Porphyrin-based self-assembled arrays with light-driven functionalities

Photoinduced processes occurring in non-covalent arrays based on porphyrins are of high interest for their relevance to energy and electron transfer reactions that take place in natural photosynthetic centers. Among the possible non-covalent interactions which can be exploited to build self-assembled structures, coordination bonds between the nitrogen atom of a pyridinic fragment and a metal ion (either the central metal atom of a porphyrin such as zinc(II) or a metal ion which acts as a bridge) are the most versatile for the creation of a variety of architectures with promising properties in different fields, ranging from optoelectronics to artificial photosynthesis to photocatalysis. We have been exploring photoactive multi-phorphyrinic assemblies for several years and the main results will be here presented.
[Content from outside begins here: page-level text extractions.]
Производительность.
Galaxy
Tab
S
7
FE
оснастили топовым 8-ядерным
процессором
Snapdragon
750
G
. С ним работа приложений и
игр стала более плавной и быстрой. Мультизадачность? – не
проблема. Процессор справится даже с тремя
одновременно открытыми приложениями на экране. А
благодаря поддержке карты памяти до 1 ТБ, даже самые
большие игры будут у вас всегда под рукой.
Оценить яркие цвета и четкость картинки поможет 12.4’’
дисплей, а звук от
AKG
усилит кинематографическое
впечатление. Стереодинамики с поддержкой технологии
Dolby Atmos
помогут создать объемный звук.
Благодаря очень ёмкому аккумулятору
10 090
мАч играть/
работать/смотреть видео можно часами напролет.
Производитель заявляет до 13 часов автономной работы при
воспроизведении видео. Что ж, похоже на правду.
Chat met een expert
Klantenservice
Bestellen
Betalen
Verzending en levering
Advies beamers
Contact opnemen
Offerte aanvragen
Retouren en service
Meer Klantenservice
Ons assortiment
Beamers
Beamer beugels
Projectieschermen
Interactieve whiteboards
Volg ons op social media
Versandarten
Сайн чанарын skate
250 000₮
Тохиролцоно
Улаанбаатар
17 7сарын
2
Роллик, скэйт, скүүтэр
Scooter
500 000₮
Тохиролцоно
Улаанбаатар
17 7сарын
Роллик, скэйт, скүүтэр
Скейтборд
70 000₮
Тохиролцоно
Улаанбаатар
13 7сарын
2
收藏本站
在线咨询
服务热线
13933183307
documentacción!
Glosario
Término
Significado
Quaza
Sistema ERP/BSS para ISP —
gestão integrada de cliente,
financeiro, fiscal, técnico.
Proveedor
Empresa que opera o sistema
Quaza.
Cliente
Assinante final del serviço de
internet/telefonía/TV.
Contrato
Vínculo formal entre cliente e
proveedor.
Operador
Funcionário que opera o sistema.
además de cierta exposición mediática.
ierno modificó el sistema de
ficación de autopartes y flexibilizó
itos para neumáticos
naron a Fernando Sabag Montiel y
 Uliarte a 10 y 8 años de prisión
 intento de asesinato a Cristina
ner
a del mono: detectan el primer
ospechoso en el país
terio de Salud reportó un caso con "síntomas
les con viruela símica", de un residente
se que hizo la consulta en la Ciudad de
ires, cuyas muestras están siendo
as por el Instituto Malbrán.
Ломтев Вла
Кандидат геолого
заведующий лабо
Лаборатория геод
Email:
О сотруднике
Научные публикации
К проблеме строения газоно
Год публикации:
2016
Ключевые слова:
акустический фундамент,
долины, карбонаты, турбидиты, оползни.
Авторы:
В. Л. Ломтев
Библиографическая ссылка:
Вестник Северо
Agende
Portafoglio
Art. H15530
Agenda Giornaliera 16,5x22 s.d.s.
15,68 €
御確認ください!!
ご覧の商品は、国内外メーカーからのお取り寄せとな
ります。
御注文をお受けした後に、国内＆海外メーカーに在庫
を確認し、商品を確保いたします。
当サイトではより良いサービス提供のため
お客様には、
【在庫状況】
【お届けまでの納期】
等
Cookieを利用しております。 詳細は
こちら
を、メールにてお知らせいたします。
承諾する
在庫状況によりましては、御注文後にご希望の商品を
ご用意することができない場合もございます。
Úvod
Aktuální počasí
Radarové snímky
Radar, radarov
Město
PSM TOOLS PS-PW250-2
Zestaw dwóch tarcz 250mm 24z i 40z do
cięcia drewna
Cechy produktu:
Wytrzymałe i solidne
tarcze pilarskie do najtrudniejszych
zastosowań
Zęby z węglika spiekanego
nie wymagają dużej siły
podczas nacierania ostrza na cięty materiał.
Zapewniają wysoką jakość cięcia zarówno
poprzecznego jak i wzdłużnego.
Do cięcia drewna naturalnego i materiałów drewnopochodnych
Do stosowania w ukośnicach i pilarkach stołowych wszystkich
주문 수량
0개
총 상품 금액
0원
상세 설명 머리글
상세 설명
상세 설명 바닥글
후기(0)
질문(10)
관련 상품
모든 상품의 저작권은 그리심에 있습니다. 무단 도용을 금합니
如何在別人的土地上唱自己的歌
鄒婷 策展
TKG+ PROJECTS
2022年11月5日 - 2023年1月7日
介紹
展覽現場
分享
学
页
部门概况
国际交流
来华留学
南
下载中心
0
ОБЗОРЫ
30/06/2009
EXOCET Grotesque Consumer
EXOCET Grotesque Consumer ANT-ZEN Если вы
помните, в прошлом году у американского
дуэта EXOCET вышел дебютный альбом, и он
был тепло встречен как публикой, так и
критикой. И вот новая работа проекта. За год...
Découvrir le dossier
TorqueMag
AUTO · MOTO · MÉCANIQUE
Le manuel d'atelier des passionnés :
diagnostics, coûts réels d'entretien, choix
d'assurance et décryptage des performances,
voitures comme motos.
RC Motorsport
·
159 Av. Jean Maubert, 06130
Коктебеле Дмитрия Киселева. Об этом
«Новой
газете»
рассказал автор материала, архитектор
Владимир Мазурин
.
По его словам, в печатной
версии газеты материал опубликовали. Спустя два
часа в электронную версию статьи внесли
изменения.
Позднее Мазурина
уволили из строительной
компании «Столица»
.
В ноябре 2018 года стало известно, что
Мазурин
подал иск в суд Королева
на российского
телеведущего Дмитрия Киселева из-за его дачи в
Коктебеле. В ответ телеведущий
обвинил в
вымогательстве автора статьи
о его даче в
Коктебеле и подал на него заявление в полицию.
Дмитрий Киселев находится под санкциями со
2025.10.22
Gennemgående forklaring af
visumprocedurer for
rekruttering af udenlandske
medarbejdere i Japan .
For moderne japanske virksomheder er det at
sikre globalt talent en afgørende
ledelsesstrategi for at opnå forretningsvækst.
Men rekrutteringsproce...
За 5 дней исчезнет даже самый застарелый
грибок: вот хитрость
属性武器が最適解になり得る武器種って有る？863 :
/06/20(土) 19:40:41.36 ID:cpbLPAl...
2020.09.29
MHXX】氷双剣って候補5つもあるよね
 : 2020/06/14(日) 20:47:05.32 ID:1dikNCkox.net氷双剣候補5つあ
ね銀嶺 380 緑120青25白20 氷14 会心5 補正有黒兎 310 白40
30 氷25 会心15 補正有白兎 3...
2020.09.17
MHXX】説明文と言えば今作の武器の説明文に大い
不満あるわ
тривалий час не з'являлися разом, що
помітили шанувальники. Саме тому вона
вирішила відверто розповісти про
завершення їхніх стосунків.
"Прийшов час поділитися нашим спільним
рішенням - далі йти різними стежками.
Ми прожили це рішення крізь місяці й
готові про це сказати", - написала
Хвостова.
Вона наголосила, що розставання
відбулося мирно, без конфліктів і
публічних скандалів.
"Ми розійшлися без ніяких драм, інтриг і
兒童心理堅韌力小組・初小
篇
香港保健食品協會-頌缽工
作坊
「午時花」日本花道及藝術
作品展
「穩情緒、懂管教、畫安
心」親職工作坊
In particular, two types of structures will be discussed: i) tweezer-like porphyrinic arrays, which are able to coordinate photoactive guests and ii) coordination cages which have been designed as size-controlled nanoreactors for the uptake of guests with light-induced functionalities. Spectrophotometric and spectrofluorimetric analysis allowed to characterize the absorption and emission features of the single components and to determine the binding constants in solution. The photoinduced processes occurring in the assembled systems were identified by means of detailed photophysical investigations, with temporal resolution down to hundreds of femtoseconds.